TASK GOAL
Below are the records; give again exactly the line with "- sequelize als", the line with "Unter http://www.selfsignedcertificate.com/ kann", and each line that lies between them, and nothing besides.

Stored dataset items
───
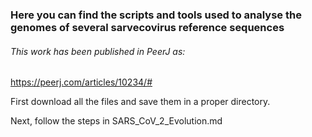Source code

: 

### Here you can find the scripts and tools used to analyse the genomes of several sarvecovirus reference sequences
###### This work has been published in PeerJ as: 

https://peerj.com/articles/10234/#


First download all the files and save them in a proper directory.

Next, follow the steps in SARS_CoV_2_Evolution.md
───
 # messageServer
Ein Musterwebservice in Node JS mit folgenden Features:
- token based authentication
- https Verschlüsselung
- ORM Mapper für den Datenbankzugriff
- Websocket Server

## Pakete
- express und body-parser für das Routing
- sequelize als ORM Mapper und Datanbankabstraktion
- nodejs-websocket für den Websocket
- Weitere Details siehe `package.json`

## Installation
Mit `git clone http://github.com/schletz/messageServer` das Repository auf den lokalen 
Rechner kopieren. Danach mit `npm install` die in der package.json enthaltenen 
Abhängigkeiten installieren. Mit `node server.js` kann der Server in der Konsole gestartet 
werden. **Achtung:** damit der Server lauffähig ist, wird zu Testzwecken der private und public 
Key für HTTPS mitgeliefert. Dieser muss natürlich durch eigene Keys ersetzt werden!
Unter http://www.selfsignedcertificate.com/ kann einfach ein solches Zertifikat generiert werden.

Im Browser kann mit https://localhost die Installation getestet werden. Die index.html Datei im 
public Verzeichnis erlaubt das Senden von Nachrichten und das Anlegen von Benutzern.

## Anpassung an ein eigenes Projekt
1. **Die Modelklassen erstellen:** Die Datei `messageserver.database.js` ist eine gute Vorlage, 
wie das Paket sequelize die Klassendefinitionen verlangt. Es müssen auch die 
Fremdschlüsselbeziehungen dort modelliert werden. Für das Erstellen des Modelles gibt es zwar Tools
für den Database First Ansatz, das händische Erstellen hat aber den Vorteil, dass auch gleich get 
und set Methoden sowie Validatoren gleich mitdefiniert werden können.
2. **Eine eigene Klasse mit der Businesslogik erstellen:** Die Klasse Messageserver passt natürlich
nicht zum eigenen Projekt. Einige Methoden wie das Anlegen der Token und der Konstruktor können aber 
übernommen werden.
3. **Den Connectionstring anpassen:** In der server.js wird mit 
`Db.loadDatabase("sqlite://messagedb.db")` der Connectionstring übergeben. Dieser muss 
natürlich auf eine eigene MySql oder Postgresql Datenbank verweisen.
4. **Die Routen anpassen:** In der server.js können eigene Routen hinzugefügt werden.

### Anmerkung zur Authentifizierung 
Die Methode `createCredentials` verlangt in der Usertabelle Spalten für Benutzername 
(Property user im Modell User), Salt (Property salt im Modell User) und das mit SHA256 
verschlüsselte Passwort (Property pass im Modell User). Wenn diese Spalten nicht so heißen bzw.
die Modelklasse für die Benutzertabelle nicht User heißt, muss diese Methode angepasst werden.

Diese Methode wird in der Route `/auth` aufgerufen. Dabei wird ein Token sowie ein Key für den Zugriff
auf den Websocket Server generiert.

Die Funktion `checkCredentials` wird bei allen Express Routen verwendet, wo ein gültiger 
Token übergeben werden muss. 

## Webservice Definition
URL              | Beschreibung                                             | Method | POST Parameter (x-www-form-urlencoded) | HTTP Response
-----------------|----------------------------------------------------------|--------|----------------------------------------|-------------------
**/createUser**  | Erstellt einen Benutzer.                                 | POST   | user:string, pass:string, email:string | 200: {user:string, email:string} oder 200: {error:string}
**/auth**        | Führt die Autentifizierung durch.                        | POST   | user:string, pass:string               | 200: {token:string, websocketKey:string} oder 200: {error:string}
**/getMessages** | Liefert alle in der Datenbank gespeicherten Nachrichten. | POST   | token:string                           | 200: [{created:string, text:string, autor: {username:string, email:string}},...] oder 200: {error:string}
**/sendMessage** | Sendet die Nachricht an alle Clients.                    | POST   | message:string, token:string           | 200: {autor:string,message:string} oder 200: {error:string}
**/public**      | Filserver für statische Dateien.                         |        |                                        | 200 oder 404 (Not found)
───
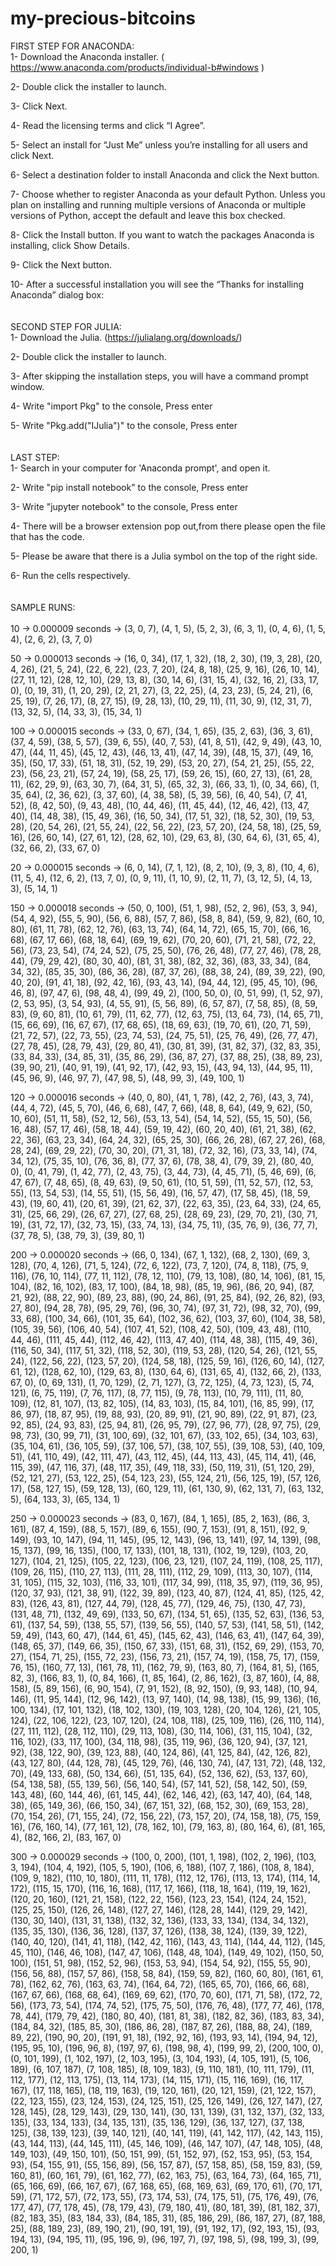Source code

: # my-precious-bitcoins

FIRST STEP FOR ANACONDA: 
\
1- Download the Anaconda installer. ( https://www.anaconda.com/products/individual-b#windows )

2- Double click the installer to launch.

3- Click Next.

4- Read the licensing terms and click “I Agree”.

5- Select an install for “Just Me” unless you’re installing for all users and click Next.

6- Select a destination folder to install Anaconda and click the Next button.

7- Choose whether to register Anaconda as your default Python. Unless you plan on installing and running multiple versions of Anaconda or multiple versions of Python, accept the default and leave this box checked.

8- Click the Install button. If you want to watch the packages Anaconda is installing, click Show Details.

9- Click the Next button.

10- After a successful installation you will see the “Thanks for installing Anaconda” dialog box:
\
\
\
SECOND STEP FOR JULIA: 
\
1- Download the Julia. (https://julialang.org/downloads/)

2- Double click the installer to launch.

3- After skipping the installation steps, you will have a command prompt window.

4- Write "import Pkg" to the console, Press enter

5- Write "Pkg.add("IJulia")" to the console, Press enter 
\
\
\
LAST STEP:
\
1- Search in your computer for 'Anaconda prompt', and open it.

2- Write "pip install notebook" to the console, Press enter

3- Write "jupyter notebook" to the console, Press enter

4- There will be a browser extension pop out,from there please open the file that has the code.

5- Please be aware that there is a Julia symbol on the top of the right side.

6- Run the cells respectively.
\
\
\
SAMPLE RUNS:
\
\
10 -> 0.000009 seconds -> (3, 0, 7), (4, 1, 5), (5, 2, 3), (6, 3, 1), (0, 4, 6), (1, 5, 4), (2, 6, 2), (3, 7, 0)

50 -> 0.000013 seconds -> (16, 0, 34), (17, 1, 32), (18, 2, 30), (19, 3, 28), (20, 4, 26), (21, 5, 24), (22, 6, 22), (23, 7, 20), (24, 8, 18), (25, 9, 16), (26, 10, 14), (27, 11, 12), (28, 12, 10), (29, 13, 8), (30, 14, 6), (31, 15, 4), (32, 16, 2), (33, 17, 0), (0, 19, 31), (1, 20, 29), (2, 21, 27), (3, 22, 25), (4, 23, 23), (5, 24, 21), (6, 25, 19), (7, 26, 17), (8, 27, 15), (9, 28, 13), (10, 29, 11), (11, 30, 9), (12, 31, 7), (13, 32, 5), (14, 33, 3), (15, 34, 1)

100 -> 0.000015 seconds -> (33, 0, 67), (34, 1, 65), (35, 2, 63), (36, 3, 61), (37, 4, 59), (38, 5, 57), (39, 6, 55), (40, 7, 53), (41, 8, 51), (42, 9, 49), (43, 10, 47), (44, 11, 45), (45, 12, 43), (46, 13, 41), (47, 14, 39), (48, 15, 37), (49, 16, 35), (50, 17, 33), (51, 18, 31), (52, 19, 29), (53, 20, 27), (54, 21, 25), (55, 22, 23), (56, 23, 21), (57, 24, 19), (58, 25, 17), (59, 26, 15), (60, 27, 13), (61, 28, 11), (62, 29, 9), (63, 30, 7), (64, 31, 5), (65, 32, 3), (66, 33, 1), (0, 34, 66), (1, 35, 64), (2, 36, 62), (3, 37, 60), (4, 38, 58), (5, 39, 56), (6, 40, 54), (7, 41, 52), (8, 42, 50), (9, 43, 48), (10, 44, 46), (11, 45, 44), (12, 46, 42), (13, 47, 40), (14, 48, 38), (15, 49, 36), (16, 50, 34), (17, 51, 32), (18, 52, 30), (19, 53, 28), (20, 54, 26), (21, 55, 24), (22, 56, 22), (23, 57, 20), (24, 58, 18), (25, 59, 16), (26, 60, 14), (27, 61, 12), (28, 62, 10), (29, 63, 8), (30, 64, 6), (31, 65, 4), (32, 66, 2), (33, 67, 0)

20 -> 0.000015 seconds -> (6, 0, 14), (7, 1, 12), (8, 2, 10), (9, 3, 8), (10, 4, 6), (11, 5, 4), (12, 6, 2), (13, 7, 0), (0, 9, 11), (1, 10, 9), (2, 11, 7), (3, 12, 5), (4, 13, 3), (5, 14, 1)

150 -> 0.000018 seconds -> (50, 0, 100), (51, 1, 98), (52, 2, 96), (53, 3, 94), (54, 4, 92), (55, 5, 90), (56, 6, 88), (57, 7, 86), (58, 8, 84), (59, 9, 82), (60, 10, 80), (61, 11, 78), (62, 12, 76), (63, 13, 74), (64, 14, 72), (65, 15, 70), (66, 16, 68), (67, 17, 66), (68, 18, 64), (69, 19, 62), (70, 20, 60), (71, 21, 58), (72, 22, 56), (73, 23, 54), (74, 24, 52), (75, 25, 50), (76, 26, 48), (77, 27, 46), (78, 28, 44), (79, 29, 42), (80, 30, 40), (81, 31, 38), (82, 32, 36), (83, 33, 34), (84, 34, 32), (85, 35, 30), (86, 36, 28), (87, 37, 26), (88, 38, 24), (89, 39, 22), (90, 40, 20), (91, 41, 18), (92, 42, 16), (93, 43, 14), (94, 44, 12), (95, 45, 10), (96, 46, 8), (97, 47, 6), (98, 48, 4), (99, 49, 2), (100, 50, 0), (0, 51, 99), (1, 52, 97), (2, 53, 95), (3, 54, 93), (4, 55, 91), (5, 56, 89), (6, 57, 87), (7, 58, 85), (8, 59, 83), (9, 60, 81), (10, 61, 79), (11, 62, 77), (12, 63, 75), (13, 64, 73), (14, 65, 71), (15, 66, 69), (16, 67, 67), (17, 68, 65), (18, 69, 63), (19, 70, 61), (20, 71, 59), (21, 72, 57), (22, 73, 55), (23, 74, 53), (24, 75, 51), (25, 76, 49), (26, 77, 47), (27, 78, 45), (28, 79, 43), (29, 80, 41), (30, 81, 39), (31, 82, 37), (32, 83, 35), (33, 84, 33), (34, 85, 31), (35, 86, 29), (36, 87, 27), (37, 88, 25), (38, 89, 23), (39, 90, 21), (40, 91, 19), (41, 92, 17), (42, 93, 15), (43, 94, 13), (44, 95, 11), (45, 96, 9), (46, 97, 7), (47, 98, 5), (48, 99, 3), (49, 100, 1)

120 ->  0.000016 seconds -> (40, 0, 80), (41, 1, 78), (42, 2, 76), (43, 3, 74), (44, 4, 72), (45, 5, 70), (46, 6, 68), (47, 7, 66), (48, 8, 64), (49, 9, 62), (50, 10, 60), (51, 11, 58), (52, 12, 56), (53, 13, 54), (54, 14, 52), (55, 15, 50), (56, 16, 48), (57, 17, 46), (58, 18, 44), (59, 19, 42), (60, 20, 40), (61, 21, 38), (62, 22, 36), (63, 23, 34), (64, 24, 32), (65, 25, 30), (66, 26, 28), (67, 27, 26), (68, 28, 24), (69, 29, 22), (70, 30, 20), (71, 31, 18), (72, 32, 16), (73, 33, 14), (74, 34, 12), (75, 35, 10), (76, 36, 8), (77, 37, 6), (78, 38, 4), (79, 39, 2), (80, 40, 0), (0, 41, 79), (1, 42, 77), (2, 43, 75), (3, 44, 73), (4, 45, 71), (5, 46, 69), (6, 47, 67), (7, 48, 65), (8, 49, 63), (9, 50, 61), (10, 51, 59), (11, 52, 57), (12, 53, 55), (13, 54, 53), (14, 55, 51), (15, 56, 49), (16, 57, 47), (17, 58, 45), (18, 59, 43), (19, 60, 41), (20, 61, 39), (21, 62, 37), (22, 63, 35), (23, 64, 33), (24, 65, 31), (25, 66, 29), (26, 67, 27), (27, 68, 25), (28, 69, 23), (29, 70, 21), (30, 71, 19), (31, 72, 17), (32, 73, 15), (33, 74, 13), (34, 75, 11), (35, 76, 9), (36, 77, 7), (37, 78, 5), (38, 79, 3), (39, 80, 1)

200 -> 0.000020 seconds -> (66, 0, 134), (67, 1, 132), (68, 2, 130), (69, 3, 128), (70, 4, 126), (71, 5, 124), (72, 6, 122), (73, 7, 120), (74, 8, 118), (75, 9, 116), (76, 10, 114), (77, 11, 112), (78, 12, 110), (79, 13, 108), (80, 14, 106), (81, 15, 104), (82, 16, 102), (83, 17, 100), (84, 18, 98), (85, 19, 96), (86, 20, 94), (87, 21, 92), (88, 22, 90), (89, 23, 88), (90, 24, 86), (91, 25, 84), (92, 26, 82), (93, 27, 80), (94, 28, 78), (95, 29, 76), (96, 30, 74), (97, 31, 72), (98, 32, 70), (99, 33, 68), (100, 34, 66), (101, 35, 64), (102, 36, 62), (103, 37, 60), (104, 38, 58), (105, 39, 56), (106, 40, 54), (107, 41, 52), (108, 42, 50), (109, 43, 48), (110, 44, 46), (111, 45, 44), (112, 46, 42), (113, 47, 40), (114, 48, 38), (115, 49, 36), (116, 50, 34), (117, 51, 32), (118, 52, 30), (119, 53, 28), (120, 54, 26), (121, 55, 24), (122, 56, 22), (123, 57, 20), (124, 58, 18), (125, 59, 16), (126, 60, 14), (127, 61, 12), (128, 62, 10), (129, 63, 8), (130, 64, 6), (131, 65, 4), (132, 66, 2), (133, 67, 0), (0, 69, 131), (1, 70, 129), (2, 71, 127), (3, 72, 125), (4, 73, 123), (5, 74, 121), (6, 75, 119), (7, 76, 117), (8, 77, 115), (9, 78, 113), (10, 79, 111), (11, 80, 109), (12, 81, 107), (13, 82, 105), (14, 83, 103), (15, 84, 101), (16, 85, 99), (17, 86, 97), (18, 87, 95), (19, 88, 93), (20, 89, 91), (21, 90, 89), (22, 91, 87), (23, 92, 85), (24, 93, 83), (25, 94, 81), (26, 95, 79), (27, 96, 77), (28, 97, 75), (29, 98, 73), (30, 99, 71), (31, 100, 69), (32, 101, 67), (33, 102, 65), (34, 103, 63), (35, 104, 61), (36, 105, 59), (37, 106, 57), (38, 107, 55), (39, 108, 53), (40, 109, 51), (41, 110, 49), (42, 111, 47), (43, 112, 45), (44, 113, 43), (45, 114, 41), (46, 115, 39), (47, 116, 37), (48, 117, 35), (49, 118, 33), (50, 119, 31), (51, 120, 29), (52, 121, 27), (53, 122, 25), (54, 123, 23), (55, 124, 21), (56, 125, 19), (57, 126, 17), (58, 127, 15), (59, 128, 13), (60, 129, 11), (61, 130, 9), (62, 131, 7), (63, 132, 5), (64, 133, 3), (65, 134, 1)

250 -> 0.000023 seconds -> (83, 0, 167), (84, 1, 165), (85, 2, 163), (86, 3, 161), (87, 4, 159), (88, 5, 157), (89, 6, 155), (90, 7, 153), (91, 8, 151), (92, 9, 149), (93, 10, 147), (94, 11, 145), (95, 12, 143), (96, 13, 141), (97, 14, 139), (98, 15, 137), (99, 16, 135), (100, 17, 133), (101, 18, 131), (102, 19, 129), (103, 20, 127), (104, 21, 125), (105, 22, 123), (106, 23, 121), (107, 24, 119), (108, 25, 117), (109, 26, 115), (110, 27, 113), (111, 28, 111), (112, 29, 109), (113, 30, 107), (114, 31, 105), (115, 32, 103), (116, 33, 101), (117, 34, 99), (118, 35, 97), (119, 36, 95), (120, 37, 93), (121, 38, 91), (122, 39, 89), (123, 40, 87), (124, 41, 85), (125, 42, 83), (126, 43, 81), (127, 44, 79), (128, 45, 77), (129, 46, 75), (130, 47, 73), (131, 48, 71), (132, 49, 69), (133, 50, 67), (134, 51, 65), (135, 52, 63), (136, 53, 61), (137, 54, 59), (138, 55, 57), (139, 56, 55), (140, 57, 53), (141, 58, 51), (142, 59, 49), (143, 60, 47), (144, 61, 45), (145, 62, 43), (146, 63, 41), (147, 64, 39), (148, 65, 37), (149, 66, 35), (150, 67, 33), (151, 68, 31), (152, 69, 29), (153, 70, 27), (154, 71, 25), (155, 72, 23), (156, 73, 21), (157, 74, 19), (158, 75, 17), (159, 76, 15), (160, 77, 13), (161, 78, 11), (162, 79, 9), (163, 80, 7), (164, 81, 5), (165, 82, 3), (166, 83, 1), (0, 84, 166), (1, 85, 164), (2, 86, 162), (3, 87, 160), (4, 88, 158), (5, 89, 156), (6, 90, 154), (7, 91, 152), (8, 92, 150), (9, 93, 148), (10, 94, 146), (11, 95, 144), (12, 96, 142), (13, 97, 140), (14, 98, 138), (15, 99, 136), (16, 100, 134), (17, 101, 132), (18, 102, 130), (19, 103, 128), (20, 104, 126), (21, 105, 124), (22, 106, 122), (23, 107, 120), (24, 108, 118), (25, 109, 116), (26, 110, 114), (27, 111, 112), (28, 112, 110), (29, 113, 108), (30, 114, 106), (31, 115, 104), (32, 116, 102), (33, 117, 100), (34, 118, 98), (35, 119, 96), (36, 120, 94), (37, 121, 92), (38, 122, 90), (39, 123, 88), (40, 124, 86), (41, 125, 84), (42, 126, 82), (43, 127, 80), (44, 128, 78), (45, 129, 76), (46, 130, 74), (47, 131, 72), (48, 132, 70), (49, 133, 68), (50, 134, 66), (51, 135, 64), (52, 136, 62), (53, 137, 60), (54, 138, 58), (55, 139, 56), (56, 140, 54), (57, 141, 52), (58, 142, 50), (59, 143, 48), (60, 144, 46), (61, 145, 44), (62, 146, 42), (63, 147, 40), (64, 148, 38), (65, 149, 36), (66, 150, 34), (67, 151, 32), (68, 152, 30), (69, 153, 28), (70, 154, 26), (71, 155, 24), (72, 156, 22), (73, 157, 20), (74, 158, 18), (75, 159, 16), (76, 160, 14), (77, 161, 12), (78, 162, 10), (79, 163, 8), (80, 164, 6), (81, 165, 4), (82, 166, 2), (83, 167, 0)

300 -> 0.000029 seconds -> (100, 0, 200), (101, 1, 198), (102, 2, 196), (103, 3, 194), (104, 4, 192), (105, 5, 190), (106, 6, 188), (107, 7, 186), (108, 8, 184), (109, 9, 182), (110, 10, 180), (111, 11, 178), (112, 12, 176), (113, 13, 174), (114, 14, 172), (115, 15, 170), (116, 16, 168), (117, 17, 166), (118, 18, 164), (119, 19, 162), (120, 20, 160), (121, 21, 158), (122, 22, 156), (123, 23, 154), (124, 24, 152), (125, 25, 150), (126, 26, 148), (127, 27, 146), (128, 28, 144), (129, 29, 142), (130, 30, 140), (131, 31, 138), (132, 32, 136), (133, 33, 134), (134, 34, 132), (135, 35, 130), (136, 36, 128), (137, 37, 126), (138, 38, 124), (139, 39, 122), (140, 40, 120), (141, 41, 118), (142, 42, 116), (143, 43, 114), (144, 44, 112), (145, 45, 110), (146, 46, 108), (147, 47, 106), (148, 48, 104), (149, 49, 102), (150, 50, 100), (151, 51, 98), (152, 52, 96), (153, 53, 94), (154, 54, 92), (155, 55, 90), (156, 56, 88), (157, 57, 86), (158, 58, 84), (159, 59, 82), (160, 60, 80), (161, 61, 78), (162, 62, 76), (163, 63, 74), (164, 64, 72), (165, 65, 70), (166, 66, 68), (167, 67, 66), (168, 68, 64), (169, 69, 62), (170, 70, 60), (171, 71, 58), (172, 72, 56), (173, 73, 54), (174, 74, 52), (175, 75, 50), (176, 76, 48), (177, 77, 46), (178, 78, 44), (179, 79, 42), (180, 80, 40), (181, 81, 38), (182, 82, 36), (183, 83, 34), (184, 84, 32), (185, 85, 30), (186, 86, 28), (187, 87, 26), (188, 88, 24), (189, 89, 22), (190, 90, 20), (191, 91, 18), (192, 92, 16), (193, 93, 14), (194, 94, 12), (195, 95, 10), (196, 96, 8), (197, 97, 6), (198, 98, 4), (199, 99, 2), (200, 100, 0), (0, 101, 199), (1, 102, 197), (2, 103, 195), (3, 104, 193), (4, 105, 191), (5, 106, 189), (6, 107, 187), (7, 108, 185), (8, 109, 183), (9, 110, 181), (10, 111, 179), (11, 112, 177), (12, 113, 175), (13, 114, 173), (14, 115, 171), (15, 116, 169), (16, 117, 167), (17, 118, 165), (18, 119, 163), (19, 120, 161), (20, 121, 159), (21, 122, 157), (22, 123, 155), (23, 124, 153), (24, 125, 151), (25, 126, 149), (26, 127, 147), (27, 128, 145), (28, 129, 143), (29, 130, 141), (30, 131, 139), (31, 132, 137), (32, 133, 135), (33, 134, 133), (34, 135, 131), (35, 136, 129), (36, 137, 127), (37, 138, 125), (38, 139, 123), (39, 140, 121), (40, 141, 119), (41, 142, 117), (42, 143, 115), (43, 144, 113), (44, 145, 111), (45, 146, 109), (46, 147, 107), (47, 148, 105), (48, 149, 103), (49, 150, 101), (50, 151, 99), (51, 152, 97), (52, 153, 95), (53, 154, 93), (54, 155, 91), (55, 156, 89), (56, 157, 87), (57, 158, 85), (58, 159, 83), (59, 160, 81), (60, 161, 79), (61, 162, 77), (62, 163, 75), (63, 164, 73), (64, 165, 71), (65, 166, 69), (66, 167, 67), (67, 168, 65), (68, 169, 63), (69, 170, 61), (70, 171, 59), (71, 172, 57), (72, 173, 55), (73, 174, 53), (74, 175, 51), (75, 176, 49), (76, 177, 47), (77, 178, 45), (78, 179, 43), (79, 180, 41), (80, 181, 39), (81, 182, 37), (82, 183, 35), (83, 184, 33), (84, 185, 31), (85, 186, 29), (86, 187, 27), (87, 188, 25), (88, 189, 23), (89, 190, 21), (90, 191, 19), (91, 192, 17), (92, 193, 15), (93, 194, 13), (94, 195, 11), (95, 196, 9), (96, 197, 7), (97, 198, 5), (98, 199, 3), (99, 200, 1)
───
ANSWER AREA
- sequelize als ORM Mapper und Datanbankabstraktion
- nodejs-websocket für den Websocket
- Weitere Details siehe `package.json`

## Installation
Mit `git clone http://github.com/schletz/messageServer` das Repository auf den lokalen 
Rechner kopieren. Danach mit `npm install` die in der package.json enthaltenen 
Abhängigkeiten installieren. Mit `node server.js` kann der Server in der Konsole gestartet 
werden. **Achtung:** damit der Server lauffähig ist, wird zu Testzwecken der private und public 
Key für HTTPS mitgeliefert. Dieser muss natürlich durch eigene Keys ersetzt werden!
Unter http://www.selfsignedcertificate.com/ kann einfach ein solches Zertifikat generiert werden.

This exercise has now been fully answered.